(Collected data entries)
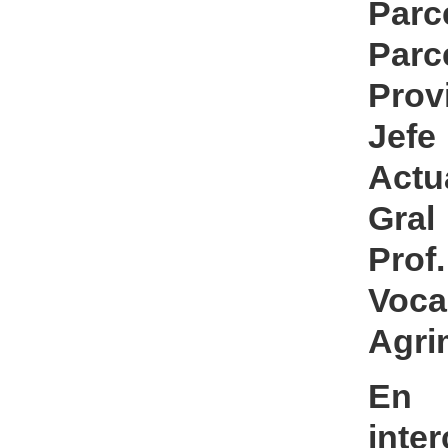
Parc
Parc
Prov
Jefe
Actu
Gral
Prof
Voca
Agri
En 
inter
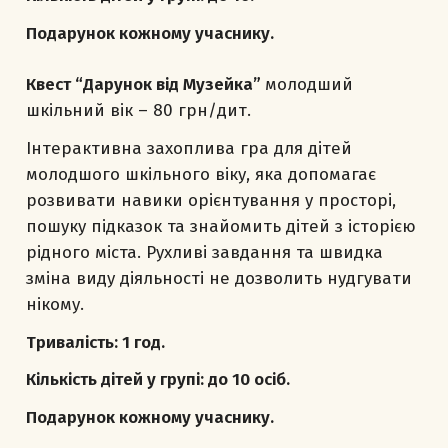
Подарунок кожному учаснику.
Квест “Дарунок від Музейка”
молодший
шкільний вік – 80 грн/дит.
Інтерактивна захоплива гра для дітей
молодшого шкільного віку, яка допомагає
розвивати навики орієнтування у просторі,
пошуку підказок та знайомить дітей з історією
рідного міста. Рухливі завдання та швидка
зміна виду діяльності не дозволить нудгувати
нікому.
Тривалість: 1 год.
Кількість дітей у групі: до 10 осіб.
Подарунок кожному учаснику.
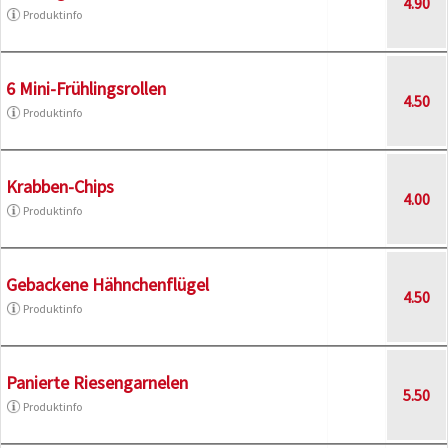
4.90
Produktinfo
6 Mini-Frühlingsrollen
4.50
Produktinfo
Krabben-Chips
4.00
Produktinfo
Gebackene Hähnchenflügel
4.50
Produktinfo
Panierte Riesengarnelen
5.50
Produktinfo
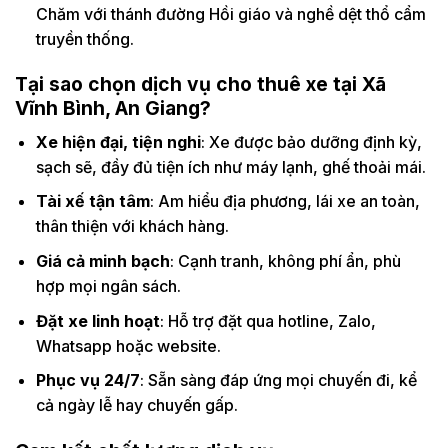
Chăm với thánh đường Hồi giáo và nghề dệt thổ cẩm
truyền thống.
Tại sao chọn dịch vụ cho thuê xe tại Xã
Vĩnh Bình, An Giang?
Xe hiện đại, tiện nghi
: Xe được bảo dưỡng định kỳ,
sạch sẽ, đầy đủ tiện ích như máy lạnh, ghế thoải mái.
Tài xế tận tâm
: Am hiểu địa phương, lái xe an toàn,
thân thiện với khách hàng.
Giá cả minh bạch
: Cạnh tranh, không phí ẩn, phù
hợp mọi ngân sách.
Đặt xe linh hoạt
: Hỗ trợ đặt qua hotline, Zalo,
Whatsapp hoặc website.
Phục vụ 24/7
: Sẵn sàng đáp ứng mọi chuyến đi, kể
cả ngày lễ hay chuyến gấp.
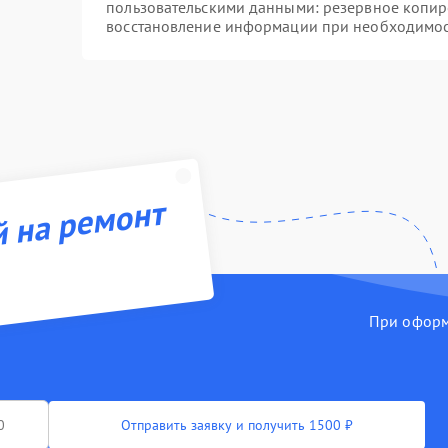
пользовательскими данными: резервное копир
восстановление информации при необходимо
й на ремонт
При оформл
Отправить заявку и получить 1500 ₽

• WORK TO COMPLETE
When you come to the line containing "thân thiện với khách hàng." in the records above, repeat that line and all lines after it exactly, but not the pictures.

• YOUR SOLUTION
thân thiện với khách hàng.
Giá cả minh bạch
: Cạnh tranh, không phí ẩn, phù
hợp mọi ngân sách.
Đặt xe linh hoạt
: Hỗ trợ đặt qua hotline, Zalo,
Whatsapp hoặc website.
Phục vụ 24/7
: Sẵn sàng đáp ứng mọi chuyến đi, kể
cả ngày lễ hay chuyến gấp.
пользовательскими данными: резервное копир
восстановление информации при необходимо
й на ремонт
При оформл
Отправить заявку и получить 1500 ₽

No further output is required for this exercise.